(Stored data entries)
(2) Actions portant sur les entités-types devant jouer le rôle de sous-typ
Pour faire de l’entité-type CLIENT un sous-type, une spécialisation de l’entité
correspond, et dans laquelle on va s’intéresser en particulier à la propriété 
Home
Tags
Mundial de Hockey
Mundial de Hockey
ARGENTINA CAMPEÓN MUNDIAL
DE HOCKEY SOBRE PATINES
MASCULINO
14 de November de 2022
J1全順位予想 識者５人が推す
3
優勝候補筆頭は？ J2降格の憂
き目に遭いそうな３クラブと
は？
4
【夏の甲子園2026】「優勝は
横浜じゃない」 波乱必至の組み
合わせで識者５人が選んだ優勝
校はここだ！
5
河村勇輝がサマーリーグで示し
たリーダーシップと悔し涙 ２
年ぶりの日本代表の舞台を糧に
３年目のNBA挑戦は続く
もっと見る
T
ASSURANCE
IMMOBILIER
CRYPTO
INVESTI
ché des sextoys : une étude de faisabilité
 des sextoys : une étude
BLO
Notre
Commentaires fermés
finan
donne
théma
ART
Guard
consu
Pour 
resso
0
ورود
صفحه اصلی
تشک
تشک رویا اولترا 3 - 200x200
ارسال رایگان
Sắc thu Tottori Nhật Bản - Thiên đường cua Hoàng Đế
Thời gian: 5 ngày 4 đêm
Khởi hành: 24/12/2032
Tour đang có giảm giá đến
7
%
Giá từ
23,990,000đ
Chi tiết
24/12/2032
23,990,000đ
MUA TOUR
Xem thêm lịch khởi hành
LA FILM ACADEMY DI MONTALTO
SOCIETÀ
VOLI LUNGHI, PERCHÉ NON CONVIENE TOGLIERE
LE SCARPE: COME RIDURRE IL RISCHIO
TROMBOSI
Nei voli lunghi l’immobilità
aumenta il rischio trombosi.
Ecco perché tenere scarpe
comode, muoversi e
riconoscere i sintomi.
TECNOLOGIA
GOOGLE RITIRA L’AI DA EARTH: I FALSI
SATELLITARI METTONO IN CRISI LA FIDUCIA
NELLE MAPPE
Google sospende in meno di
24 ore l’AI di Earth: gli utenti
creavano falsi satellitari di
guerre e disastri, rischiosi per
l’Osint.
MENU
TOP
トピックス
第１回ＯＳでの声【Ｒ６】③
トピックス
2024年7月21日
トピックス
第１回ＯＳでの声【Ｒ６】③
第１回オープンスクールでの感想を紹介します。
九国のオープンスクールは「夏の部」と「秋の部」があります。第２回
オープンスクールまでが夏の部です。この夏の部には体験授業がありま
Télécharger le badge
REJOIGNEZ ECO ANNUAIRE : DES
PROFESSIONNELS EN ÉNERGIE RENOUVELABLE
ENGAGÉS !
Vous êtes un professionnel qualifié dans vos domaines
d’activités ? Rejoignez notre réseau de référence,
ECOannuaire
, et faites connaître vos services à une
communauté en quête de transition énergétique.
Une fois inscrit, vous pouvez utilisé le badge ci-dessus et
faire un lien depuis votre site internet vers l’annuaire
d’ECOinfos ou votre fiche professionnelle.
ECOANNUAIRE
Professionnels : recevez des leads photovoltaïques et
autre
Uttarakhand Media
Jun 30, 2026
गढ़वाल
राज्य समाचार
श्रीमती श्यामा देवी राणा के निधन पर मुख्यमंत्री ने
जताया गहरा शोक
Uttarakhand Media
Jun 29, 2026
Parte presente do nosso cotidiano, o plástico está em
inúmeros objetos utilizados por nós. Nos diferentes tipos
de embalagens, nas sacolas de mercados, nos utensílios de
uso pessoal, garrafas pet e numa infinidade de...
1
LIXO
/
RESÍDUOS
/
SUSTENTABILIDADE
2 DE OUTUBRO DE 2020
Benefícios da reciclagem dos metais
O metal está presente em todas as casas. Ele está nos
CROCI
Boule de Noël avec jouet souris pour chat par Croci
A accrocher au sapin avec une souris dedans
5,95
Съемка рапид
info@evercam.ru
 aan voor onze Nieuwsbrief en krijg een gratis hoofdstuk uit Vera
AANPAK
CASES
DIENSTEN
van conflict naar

What is needed: From the records above, copy out the line with "creavano falsi satellitari di", the line with "communauté en quête", and every line between them, word for word.

Written answer:
creavano falsi satellitari di
guerre e disastri, rischiosi per
l’Osint.
MENU
TOP
トピックス
第１回ＯＳでの声【Ｒ６】③
トピックス
2024年7月21日
トピックス
第１回ＯＳでの声【Ｒ６】③
第１回オープンスクールでの感想を紹介します。
九国のオープンスクールは「夏の部」と「秋の部」があります。第２回
オープンスクールまでが夏の部です。この夏の部には体験授業がありま
Télécharger le badge
REJOIGNEZ ECO ANNUAIRE : DES
PROFESSIONNELS EN ÉNERGIE RENOUVELABLE
ENGAGÉS !
Vous êtes un professionnel qualifié dans vos domaines
d’activités ? Rejoignez notre réseau de référence,
ECOannuaire
, et faites connaître vos services à une
communauté en quête de transition énergétique.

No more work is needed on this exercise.